======== DATA FOR THE TASK
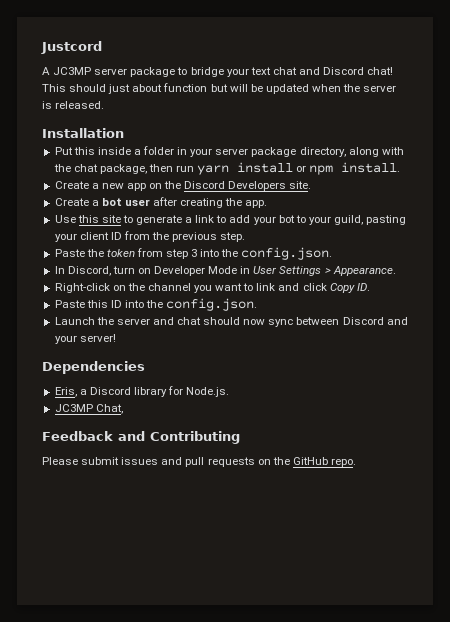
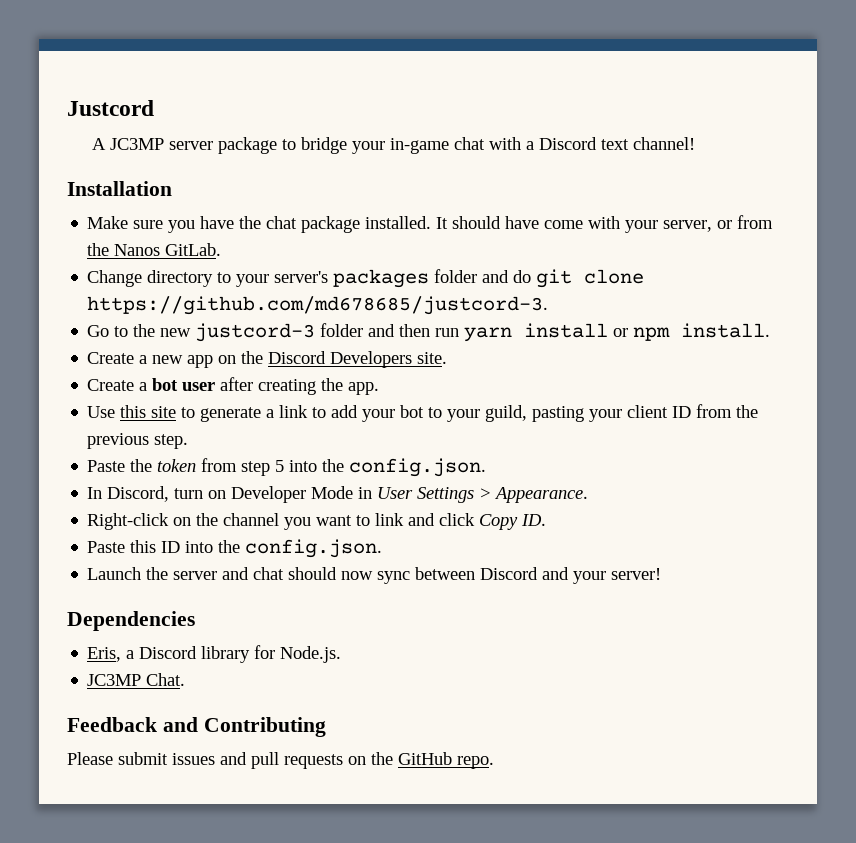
[250,67,394,75] [42,83,397,94] [42,101,105,109] [42,128,124,138] [54,146,404,157] [53,164,147,174] text chat and Discord chat! This should just about function but will be updated when the server is released. // Installation // Put this inside a folder in your server package directory, along with the chat package, -> [389,137,695,154] [67,181,172,196] [87,215,774,233] [87,243,222,256] [87,269,645,288] [87,296,549,315] [87,323,396,342] in-game chat with a Discord text channel! // Installation // Make sure you have the chat package installed. It should have come with your server, or from the Nanos GitLab. // Change directory to your server's packages folder and do git clone https://github.com/md678685/justcord-3. // Go to the new justcord-3 folder and
[191,249,198,257] 3 -> [275,460,285,472] 5
[95,404,123,414] Chat, -> [146,673,186,686] Chat.

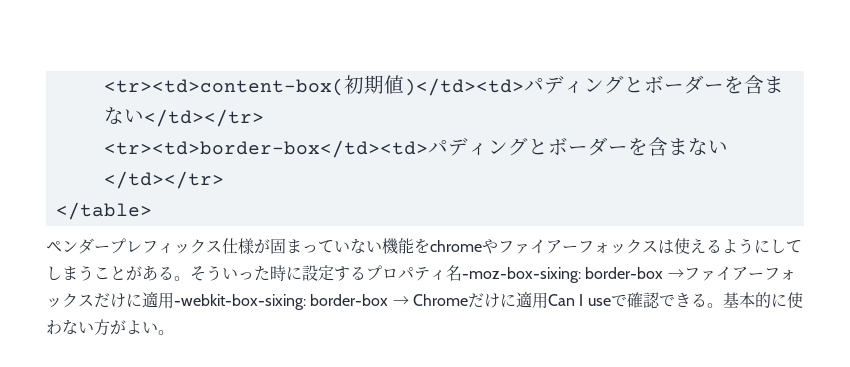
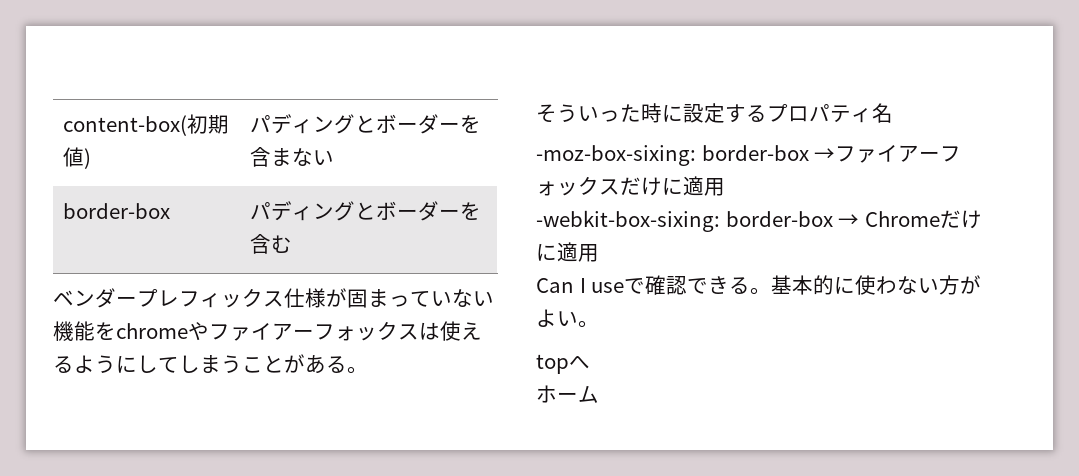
[103,75,784,96] [103,107,264,127] [103,137,728,158] [103,171,224,189] [55,202,152,220] [46,241,62,252] <tr><td>content-box(初期値)</td><td>パディングとボーダーを含まない</td></tr> // <tr><td>border-box</td><td>パディングとボーダーを含まない</td></tr> // </table> // ペ -> [63,114,230,136] [63,147,92,169] [250,114,482,134] [250,147,335,167] [63,203,171,219] [250,201,482,221] [250,234,293,254] [53,290,74,306] content-box(初期値) | パディングとボーダーを含まない // border-box | パディングとボーダーを含む // ベ
(190, 278) none -> (368, 370) //
(462, 273) none -> (893, 113) //
(174, 300) none -> (725, 187) //
(548, 300) none -> (599, 253) //
(174, 332) none -> [536,354,590,374] [536,385,599,403] // topへ // ホーム

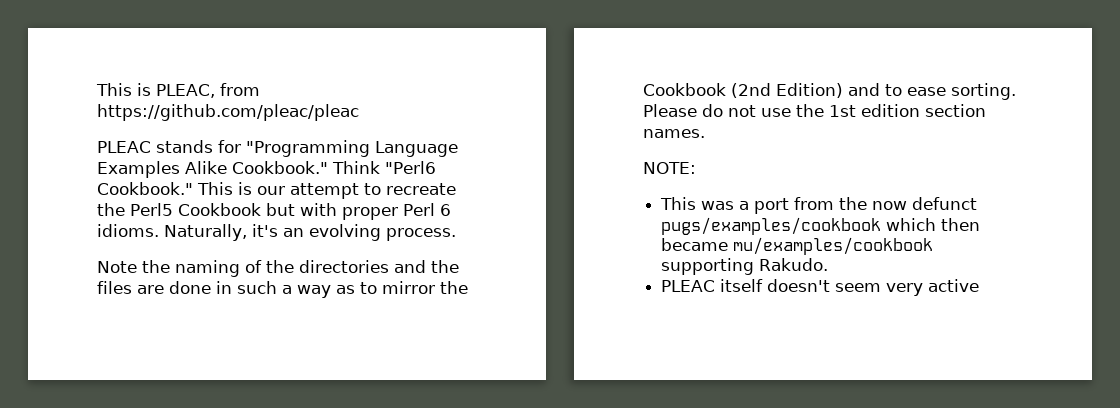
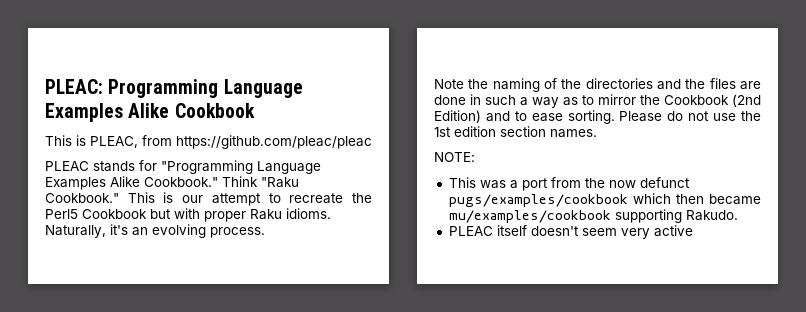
(96, 89) none -> [45,79,303,98] [45,103,255,122] PLEAC: Programming Language Examples Alike Cookbook //
[385,161,436,174] "Perl6 -> [261,177,299,188] "Raku
[403,203,451,216] Perl 6 -> [250,209,282,220] Raku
================
Where a line contains the word "none", copy that line from the listing above.

(190, 278) none -> (368, 370) //
(462, 273) none -> (893, 113) //
(174, 300) none -> (725, 187) //
(548, 300) none -> (599, 253) //
(174, 332) none -> [536,354,590,374] [536,385,599,403] // topへ // ホーム
(96, 89) none -> [45,79,303,98] [45,103,255,122] PLEAC: Programming Language Examples Alike Cookbook //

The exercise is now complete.